Kingston Bus Terminal is the inter-city bus station in Kingston, Ontario, Canada. It is at 1175 John Counter Boulevard, adjoining the Kingston Transit head office and bus garage. This location is in the northern portion of Kingston near Highway 401, the main highway across Southern Ontario. The terminal has 4 bays to handle 4 buses at a time. At present, Megabus/Coach Canada is the only bus line that regularly uses the terminal.

The station is open between 10:30 a.m. and 8:00 p.m. daily. Coq-O-Bec Rotisserie Chicken is located within the terminal, and there is a Tim Hortons next door. Parking for cars is available at the front the building, and for buses to the rear.

Local buses operating in the area of the terminal are Kingston Transit Routes 2, 7, and 16.

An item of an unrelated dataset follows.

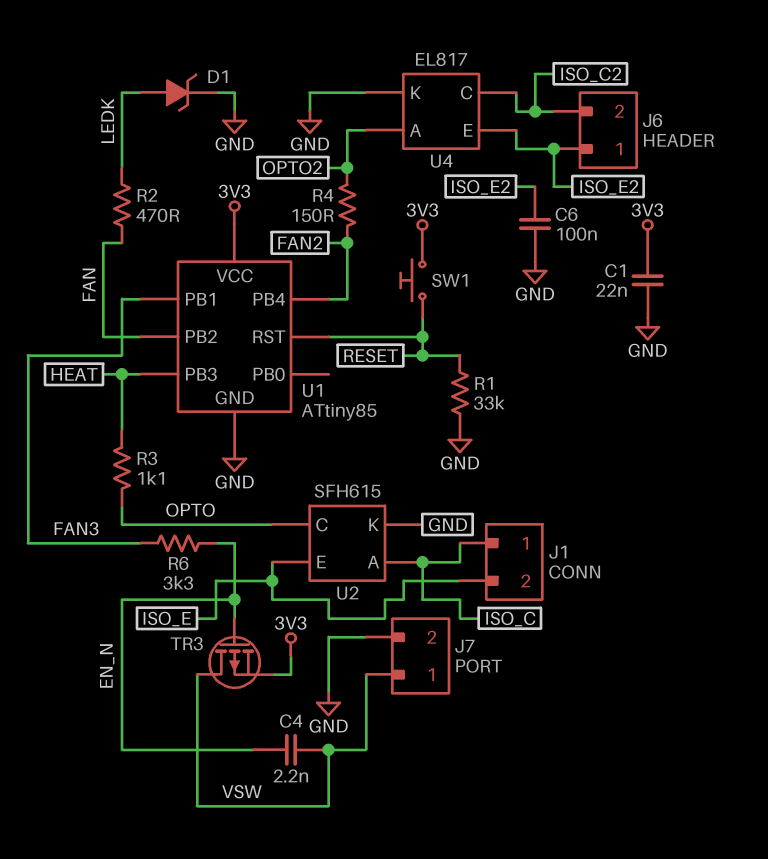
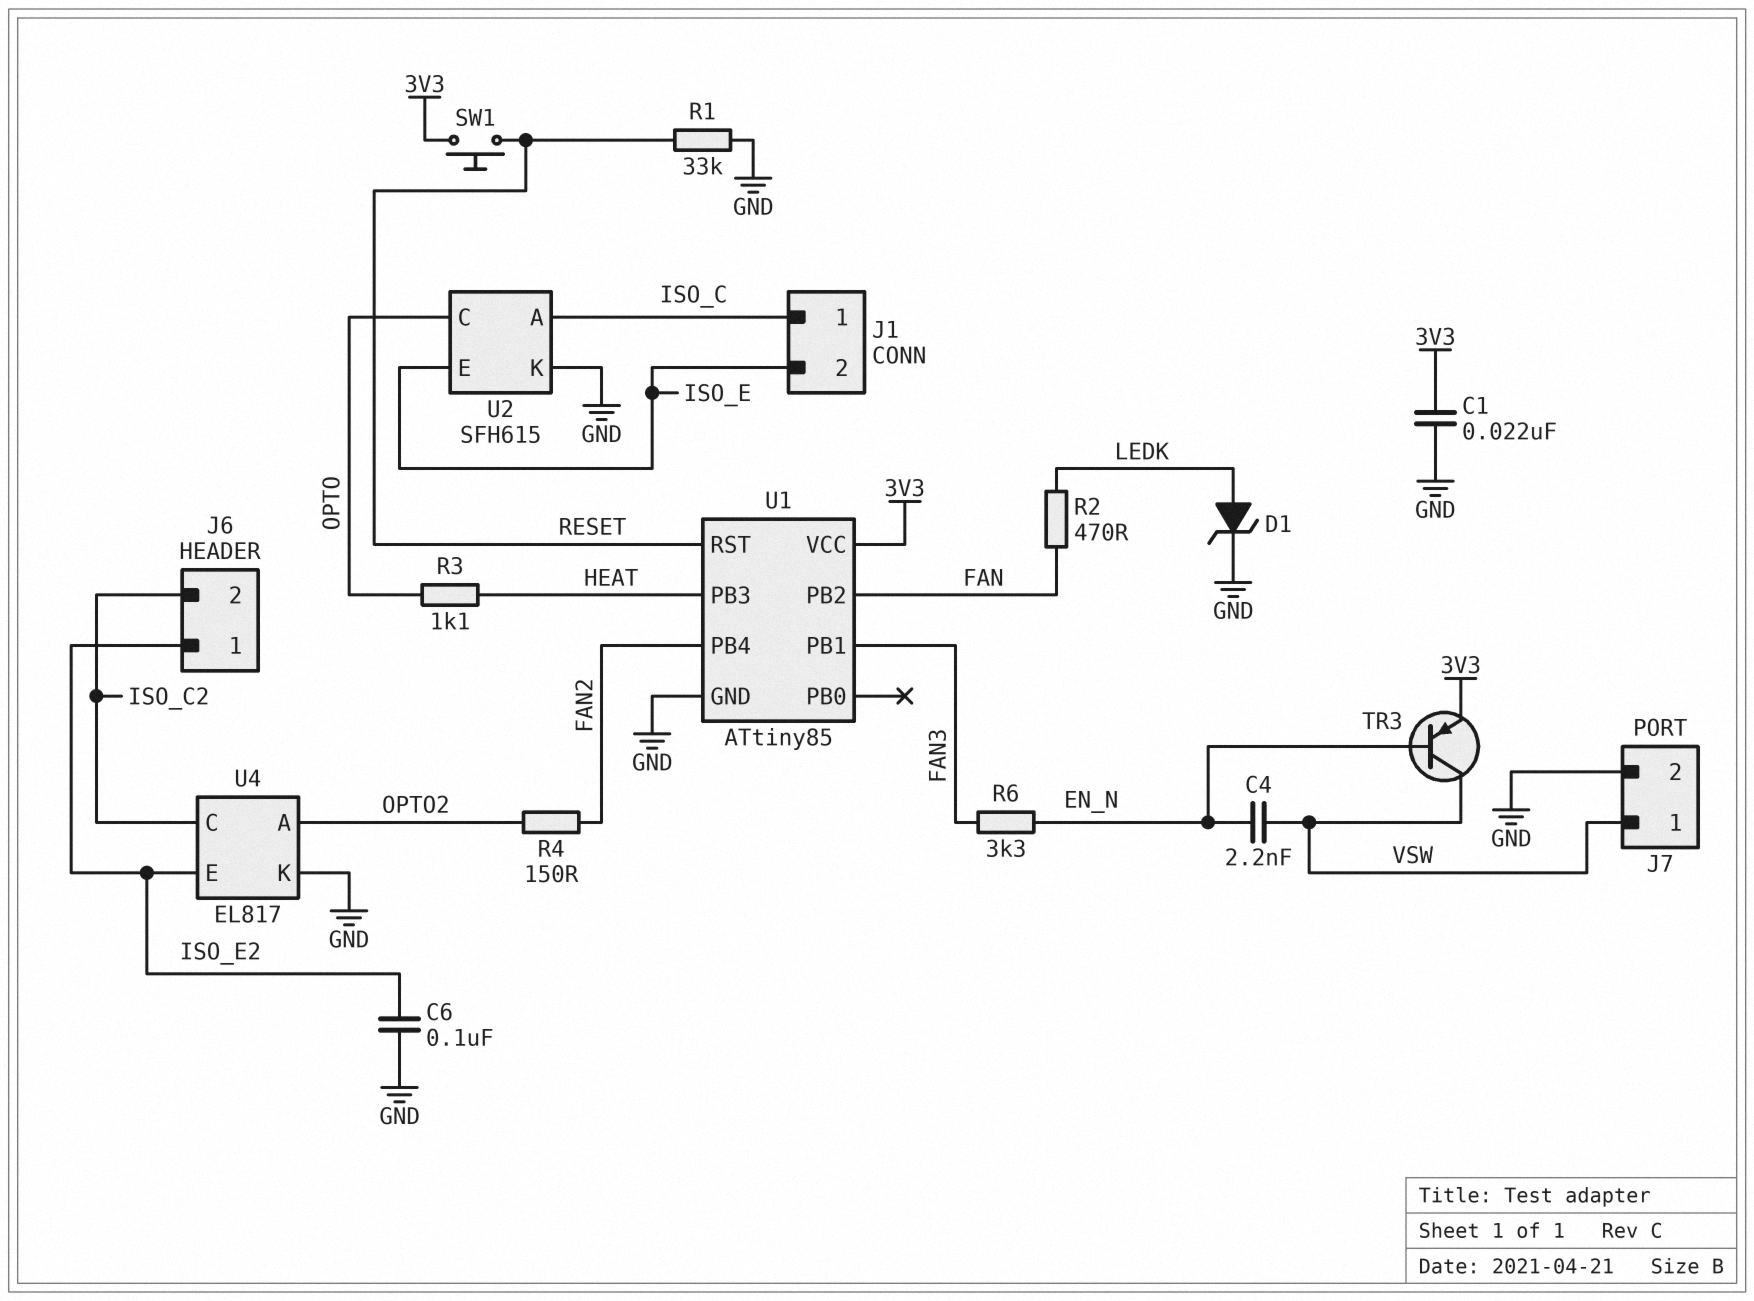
TR3: PMOS (G EN_N, D VSW, S 3V3) -> PNP (B EN_N, C VSW, E 3V3)

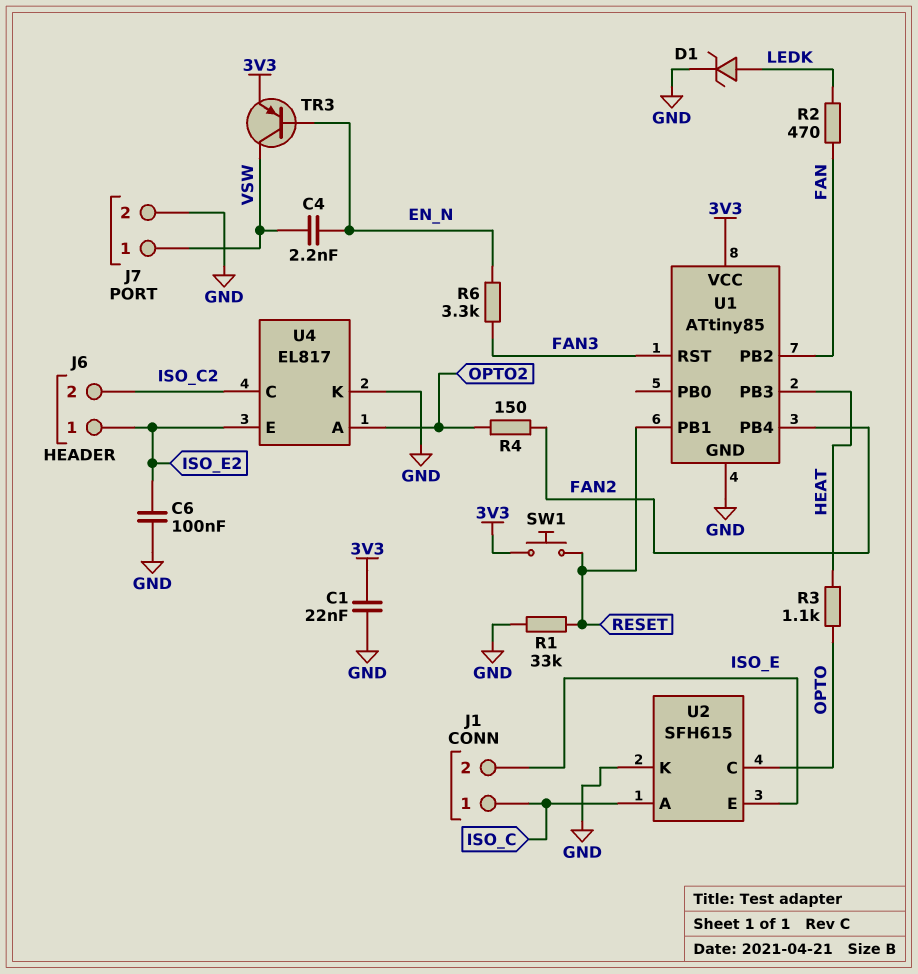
U1 pin PB1: FAN3 -> RESET
U1 pin RST: RESET -> FAN3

The facility opened in 1992, replacing the old bus terminal located on Division Street south of the 401.

==Bus services==

| Bus Company | Destinations |
|---|---|
| Coach Canada (Megabus) | Brockville, Cornwall, Kirkland, Quebec, Mississauga, Montreal, Ottawa, Toronto, Pearson Airport, Toronto-Yorkdale, Whitby |

===Previous terminals===

Colonial Coach Lines initially operated from a garage at Queen and Bagot streets in 1926. In 1931, a new terminal was built behind the Windsor Hotel at Princess and Montreal Streets. In 1947, the terminal moved to a new building off the traffic circle at Bath Road and Princess, which included a restaurant and waiting room. In 1972, what was by then Voyageur Colonial Bus Lines relocated to a terminal at Division Street just south of Counter, close to Highway 401. That building is now the Portuguese Cultural Centre.